Alsdorf: Be prepared. Be polite. Don’t be harsh. Jurors do not like attorneys attacking witnesses. And, if a witness does deserve to be attacked, the jury will pick up on it on their own. It is much better to allow a witness to self-destruct than to think you can, by yourself, take out a bad witness by hostile words. Let their own words take them down.
Tsongas: What is your take on the use of “shadow jurors” giving feedback to the attorneys? Do you have any deep concerns?
Alsdorf: I think the one case I had that went on for three months there were shadow jurors present the whole time. It actually helped the attorneys understand what was missing from their presentations and what was confusing. So it can be helpful. (See Sidebar: Shadow Juries.)
I would say, though, that the practice of letting jurors ask questions may make shadow juries less necessary. I initially thought that letting jurors ask questions was a bad idea, that it would turn jurors into advocates. But if the jury is properly oriented, they will understand they are to be neutral and fair. My experience is that jurors virtually always ask very good questions. They pick up on things that lawyers have overlooked. By asking questions, the jury helps the lawyers fine-tune their case. Basically that is one of the primary functions that have been provided by shadow juries in the past. But now you are getting the reaction of the real jury that you are actually trying the case to. I’ve become a real fan of jurors asking questions [in court].
Tsongas: What do you find most effective in opening and/or closing in terms of strategy?

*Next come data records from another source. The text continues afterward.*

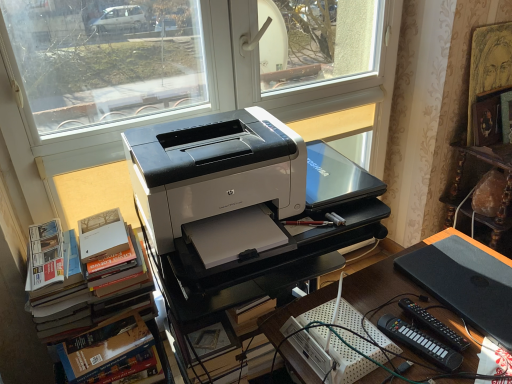
Question: From the image's perspective, is black plastic desk at center above or below white plastic printer at center?

Choices:
 (A) below
 (B) above

Answer: (A)

Question: Is black plastic desk at center spatially inside white plastic printer at center, or outside of it?

Choices:
 (A) outside
 (B) inside

Answer: (A)

Question: Estimate the real-world distances between objects in this image. Which object is closer to the hardcover books at left?

Choices:
 (A) black plastic desk at center
 (B) white plastic printer at center
 (C) white glossy printer at center
 (D) wooden bookshelf at right
 (E) black matte laptop at lower right

Answer: (C)

Question: Estimate the real-world distances between objects in this image. Which object is closer to the black matte laptop at lower right?

Choices:
 (A) black plastic remote control at lower right, which ranks as the 2th equipment in left-to-right order
 (B) white plastic printer at center
 (C) wooden bookshelf at right
 (D) hardcover books at left
 (E) black plastic remote control at lower right, positioned as the second equipment in right-to-left order

Answer: (A)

Alsdorf: Be concise and don’t talk down to the jury. Also, tell a story. I’ve seen cases where attorneys make all the proper arguments, but they are all technical, legal arguments and they don’t really cause people to follow along. Go back to the idea of acting like you are talking to your neighbor. If you had not a half an hour to bore your neighbors to tears, but you had three to five minutes to tell your neighbor what your case is about and why you should win, how would you do it? If you think about that and can answer it in three to five minutes, you’ll do well; you’ll do a great closing.